I’ve been working on the railroad

This day has dragged on and on forever. Woke up this morning with the sore throat I always get from viruses, and the lowering feeling of cotton wool starting to smother everything.

Decided I wasn’t quite sick enough to stay home, so I sat in traffic for an hour… Thought I’d just work on some programming, but I’m getting wierd results: the program is acting inconsistently, which is mostly a sign of memory corruption, and something I’m not really up to dealing with today.

I was going to try to snag some rush tickets to The Barber of Seville tonight, but I think I’m going to go to sleep instead.

Oh, the weather outside is frightful..

Not really.

A bit of snow this weekend, then just enough rain to wash it all away before it could turn into slush, then bright sun this morning. The mountains are now all properly covered in white.

The roads, though, are slicker than snake snot on silver. As Lileks says, this ought to make you have a “calm, hey-mon attitude”. Not in Vancouver!

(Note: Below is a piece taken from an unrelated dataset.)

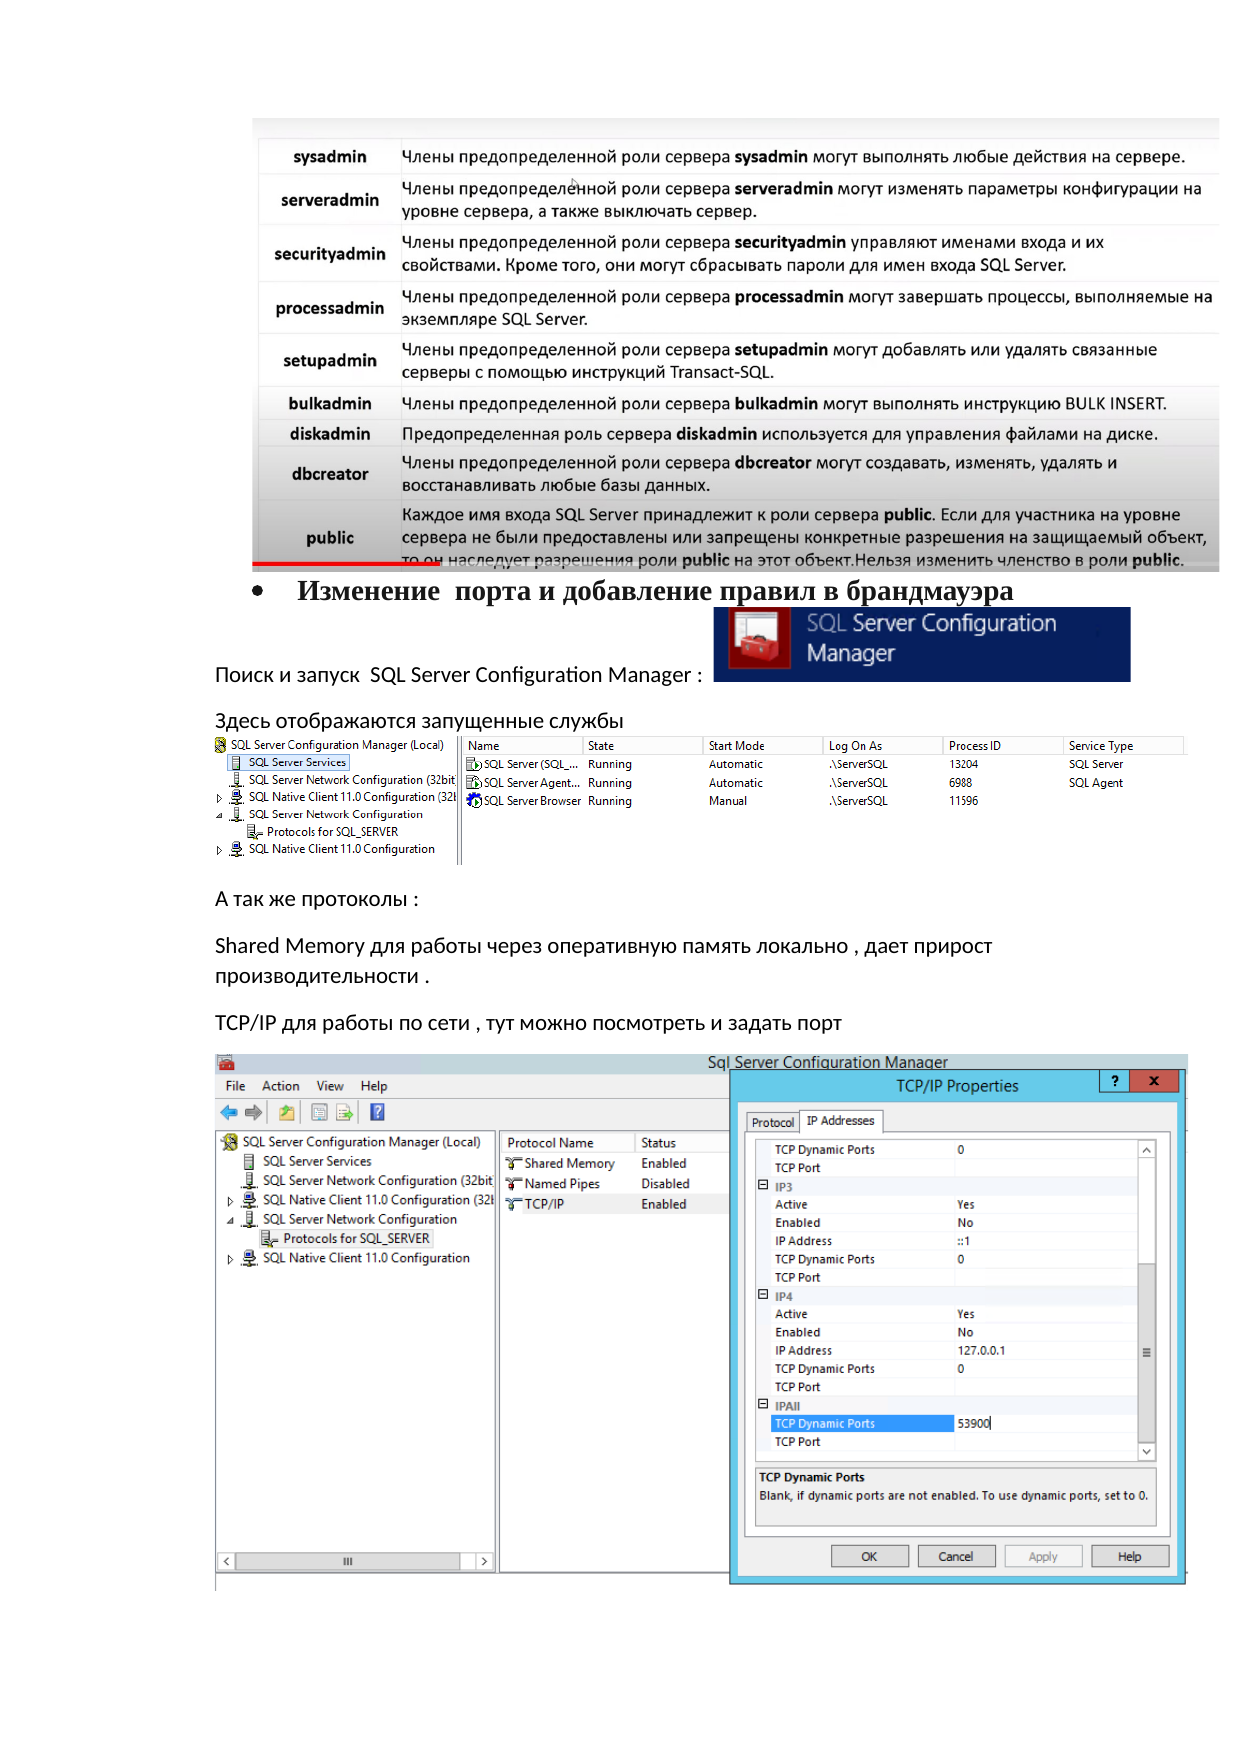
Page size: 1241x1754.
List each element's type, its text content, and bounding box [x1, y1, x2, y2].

The homeys in their boom-boom cars are slipping and sliding around, the volume of their stereos giving them an extra boost of slickness, the SUV drivers are charging ahead oblivious to the ditch awaiting them around the next curve, and I’m annoying people by adopting a Zenlike style: perfectly balanced on the cusp of exceeding rolling friction, using the minimum throttle and brake to stay on that line and keep far enough back from the driver ahead that when the idiot behind plows into me my insurance won’t get dinged.